The wild dachshund named Valerie: a poodles take on canine freedom

I’ve never met Valerie. Truthfully, I’m not sure I want to.

What I know of her came in fleeting whispers; fragments overheard during an obligatory trip to the salon. It wasn’t the usual chatter about biscuits or the weather, but something far more peculiar. Wilder.

Valerie is no ordinary dachshund. This little dog, missing for an astonishing 529 days, captured hearts across Australia with her incredible survival story. She wasn’t simply picked up from a neighbour’s yard or spotted trotting down a suburban street. Valerie was found in the wild, truly off the grid.

No collar, no leash, no guiding voice calling her home. For over a year and a half, she lived without structure, supervision, or shelter, defying the odds in the unforgiving bushland of the New South Wales South Coast. A small dog with a story far too big for casual conversation.

I needed two extra brushings just to shake the mental image.

She lived alone, they said. Slept under bushes. Ate what she could catch, not scavenged, hunted. I won’t go into details, but the significance isn’t in the act itself, it’s in the possibility of it. She did what most of us couldn’t fathom.

Naturally, I assumed she’d be whisked into the comforts of civilisation. Bathed, trained, and imbued with the refinements of domestic life. But to my surprise, Valerie wasn’t just welcomed back. She was celebrated. Admired, even. The whispers grew louder: “Isn’t she extraordinary?” “Such strength.” “She lived purely by intuition!”

But Valerie embodies something deeper. Something untamed. Something… free.

And here lies the dilemma.

The thought of foraging for my food or curling up beneath a bush makes my fur stand on end. I recoil at the idea of sleeping in the dirt, of uncertainty, of silence with no one to fill it. And yet, I can’t ignore a faint stirring inside me, one I hardly dare to name. Is it envy? Curiosity? A restless yearning I’ve buried so deeply it only surfaces in dreams? Could it be, heaven forbid, that I, too, have imagined slipping the leash?

What would it be like to choose your own path? To run, not because you’re called, but because something in you says go? To eat not what you’re served, but what you find? To live by instinct, not instruction?

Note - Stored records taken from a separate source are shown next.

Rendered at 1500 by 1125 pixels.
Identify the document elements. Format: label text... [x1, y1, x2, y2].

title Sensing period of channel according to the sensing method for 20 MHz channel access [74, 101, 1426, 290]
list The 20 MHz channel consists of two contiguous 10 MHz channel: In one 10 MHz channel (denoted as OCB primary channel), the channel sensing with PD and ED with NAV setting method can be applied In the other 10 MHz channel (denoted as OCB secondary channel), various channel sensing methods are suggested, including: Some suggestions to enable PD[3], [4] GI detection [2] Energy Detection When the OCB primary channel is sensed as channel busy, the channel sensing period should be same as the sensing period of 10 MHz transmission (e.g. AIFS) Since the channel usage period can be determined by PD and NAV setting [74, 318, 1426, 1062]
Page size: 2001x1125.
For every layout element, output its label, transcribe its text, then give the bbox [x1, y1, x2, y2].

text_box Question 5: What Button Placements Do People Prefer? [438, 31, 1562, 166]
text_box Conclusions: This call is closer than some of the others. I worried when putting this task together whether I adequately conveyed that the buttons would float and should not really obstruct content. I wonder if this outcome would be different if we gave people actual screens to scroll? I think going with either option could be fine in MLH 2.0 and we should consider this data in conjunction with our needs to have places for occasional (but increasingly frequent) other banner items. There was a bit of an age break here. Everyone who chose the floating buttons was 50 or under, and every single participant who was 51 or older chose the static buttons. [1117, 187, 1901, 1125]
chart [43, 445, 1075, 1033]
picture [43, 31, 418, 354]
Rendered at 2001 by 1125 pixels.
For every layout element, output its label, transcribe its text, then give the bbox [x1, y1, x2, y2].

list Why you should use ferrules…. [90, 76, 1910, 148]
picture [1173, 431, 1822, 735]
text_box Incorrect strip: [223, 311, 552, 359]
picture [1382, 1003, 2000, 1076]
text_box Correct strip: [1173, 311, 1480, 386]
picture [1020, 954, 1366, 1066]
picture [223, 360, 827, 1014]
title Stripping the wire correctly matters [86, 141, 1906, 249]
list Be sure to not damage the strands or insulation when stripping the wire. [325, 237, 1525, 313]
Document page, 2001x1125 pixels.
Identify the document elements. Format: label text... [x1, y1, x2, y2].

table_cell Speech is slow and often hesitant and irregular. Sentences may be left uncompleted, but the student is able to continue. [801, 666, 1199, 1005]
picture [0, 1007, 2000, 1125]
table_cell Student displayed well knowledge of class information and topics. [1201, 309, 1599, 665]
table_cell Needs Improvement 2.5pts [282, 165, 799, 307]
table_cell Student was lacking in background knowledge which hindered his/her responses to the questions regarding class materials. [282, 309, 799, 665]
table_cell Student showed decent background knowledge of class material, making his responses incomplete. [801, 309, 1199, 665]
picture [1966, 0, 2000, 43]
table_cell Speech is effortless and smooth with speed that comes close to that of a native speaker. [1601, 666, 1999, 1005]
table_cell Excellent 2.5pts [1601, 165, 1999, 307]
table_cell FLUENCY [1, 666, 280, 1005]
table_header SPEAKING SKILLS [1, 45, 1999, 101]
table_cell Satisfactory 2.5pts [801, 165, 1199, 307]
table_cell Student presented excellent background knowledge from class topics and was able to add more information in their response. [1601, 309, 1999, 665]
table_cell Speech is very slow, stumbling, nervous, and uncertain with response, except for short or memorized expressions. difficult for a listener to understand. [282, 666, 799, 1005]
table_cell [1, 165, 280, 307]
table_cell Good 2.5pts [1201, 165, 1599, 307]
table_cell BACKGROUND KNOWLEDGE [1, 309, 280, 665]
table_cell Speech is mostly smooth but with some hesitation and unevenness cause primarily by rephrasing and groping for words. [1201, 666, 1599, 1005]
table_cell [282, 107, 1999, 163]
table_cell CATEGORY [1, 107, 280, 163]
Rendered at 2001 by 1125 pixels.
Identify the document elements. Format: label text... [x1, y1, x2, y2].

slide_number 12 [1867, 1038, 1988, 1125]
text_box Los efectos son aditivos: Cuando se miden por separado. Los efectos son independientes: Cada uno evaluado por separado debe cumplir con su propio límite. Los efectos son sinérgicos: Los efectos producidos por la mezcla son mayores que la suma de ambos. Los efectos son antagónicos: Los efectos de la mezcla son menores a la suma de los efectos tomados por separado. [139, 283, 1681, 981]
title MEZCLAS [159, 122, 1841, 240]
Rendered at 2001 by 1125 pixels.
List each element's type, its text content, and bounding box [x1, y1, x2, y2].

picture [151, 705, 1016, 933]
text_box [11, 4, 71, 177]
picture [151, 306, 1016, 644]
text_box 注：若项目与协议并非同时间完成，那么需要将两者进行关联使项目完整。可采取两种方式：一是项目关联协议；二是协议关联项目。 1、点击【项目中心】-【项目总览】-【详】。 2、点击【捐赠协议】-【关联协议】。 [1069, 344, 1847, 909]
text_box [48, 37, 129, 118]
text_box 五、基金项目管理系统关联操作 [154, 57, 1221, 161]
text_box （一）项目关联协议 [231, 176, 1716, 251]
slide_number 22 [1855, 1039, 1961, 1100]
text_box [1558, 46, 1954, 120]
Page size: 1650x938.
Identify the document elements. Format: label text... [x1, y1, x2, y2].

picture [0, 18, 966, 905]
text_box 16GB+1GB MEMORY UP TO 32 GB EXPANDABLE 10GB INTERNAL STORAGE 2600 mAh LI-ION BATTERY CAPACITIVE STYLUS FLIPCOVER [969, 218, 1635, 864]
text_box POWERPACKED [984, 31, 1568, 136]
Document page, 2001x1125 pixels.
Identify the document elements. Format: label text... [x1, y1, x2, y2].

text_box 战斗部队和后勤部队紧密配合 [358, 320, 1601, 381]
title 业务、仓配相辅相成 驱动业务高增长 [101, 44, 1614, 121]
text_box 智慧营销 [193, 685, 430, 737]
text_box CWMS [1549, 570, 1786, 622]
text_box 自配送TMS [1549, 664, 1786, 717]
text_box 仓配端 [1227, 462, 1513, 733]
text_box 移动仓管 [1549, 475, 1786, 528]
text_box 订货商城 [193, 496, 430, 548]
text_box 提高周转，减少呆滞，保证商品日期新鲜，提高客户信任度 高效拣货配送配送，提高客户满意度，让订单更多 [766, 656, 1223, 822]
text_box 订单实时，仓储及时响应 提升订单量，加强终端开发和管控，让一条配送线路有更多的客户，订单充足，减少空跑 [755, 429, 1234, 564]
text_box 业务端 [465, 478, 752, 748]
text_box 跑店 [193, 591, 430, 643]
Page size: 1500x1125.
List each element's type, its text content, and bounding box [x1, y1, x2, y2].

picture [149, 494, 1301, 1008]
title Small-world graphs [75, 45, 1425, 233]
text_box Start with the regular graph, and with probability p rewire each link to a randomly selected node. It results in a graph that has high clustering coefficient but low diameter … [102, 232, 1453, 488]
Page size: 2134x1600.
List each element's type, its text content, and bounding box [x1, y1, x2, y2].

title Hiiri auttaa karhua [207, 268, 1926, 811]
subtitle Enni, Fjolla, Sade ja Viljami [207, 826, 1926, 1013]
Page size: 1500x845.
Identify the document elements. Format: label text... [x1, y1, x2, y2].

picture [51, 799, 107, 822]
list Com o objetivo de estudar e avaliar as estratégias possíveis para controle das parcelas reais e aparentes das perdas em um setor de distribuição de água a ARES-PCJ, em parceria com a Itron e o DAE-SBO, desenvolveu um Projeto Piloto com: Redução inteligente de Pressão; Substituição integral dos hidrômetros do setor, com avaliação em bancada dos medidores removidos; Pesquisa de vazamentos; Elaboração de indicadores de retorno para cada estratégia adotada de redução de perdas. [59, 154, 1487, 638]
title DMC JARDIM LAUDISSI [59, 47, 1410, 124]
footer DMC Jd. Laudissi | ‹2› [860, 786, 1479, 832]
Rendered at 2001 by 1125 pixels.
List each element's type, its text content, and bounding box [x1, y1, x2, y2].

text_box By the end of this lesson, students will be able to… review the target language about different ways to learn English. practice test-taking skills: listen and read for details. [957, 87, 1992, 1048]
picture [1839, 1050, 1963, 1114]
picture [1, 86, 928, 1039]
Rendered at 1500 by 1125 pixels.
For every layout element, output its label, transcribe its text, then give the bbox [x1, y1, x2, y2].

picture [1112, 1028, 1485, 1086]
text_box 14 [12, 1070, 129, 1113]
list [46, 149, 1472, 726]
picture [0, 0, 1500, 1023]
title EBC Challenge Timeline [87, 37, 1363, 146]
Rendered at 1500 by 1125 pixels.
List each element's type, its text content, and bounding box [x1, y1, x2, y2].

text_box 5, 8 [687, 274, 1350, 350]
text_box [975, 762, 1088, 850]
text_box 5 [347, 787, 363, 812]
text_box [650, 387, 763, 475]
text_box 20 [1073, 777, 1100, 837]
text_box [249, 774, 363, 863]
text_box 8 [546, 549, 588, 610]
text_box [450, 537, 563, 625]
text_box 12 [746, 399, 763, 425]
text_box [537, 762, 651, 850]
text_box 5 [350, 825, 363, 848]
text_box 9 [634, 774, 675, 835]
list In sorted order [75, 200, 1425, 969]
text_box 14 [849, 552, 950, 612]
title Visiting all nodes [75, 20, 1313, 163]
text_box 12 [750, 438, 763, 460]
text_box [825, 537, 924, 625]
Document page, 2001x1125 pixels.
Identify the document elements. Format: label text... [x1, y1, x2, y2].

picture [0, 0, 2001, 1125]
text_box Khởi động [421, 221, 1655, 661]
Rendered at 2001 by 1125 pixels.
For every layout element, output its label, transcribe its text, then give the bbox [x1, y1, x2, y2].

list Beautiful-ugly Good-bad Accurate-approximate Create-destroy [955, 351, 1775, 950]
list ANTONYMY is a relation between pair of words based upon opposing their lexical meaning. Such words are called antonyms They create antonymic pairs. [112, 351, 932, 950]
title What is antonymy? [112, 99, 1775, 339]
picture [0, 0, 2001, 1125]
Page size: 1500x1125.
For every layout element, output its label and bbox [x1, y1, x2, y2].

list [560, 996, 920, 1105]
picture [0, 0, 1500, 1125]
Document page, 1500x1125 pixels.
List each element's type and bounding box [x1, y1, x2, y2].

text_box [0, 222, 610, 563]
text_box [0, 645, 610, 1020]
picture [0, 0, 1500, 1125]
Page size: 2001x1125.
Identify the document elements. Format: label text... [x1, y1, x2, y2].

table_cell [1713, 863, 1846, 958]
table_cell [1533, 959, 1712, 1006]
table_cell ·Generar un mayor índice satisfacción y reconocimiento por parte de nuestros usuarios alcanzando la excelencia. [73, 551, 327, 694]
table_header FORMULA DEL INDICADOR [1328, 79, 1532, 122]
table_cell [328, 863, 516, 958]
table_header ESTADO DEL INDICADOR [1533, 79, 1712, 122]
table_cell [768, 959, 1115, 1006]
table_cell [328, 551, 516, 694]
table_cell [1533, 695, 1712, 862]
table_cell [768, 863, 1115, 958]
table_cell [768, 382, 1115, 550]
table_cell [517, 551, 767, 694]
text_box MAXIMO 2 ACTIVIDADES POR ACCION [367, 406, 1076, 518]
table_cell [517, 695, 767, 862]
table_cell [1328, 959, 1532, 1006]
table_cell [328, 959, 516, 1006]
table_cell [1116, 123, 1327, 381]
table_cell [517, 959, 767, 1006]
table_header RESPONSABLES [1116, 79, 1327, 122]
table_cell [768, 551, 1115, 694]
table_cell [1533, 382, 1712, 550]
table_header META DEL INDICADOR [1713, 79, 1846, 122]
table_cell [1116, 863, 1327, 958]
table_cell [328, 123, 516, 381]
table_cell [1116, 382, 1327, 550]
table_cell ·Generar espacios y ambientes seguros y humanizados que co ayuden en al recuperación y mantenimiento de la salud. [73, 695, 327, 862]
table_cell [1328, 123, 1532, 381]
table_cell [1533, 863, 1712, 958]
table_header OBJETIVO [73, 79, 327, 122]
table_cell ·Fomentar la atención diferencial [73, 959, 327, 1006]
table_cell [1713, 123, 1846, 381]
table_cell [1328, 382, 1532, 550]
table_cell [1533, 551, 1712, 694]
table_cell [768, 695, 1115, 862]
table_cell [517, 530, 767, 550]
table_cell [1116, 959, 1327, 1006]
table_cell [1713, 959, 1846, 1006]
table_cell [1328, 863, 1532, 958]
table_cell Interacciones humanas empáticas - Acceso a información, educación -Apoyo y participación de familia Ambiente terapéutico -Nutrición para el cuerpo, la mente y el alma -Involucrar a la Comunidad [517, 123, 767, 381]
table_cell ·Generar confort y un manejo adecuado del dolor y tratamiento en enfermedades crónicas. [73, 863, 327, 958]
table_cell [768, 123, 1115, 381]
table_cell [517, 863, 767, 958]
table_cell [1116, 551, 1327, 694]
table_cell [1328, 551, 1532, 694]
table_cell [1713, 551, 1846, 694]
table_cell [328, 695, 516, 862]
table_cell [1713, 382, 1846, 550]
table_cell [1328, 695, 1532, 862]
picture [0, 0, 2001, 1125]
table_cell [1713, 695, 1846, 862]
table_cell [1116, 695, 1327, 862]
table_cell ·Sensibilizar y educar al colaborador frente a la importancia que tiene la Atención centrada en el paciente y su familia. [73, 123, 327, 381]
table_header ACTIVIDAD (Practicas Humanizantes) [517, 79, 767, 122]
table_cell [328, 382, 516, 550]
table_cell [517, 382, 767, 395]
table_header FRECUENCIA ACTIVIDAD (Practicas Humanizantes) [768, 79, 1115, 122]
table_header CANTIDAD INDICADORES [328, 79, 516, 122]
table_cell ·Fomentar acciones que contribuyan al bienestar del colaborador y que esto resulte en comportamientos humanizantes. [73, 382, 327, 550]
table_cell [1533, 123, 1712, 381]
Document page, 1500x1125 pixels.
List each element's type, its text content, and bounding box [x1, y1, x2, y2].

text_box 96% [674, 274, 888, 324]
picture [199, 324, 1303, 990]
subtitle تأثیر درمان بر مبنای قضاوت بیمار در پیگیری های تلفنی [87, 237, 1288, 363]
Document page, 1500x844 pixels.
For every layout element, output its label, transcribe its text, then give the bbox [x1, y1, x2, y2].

The leash on society is growing tighter. We all feel it. What begins as a gentle tug of routine becomes a constant pull, subtle, then firm, then simply the way things are. And we accept it. Many of us even prefer it: safety dressed as stability, comfort measured out in predictable doses. But beneath the obedience, beneath the decorum and well-fed certainty, there’s something else. A quiet stirring.

Perhaps it isn’t envy. Perhaps it’s recognition.

Because what if freedom isn’t the antithesis of civility, but another kind of grace? A wild, untethered elegance?

Even so, I’ll stay where I am. Bed fluffed. Dinner on time. Let’s not be hasty.